TASK OBJECTIVE >>
Present every line of the listing below as a Markdown table with the columns "Number" and "Line," giving each line its row number and omitting any blank lines.

DATA RECORDS >>
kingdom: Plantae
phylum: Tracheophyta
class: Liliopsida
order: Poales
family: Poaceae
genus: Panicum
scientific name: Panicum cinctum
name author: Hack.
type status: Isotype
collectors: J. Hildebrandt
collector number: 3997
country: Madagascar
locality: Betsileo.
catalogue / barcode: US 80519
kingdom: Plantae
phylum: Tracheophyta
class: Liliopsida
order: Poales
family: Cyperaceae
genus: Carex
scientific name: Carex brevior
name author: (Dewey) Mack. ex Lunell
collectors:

RESPONSE >>
| Number | Line |
|---|---|
| 1 | kingdom: Plantae |
| 2 | phylum: Tracheophyta |
| 3 | class: Liliopsida |
| 4 | order: Poales |
| 5 | family: Poaceae |
| 6 | genus: Panicum |
| 7 | scientific name: Panicum cinctum |
| 8 | name author: Hack. |
| 9 | type status: Isotype |
| 10 | collectors: J. Hildebrandt |
| 11 | collector number: 3997 |
| 12 | country: Madagascar |
| 13 | locality: Betsileo. |
| 14 | catalogue / barcode: US 80519 |
| 15 | kingdom: Plantae |
| 16 | phylum: Tracheophyta |
| 17 | class: Liliopsida |
| 18 | order: Poales |
| 19 | family: Cyperaceae |
| 20 | genus: Carex |
| 21 | scientific name: Carex brevior |
| 22 | name author: (Dewey) Mack. ex Lunell |
| 23 | collectors: |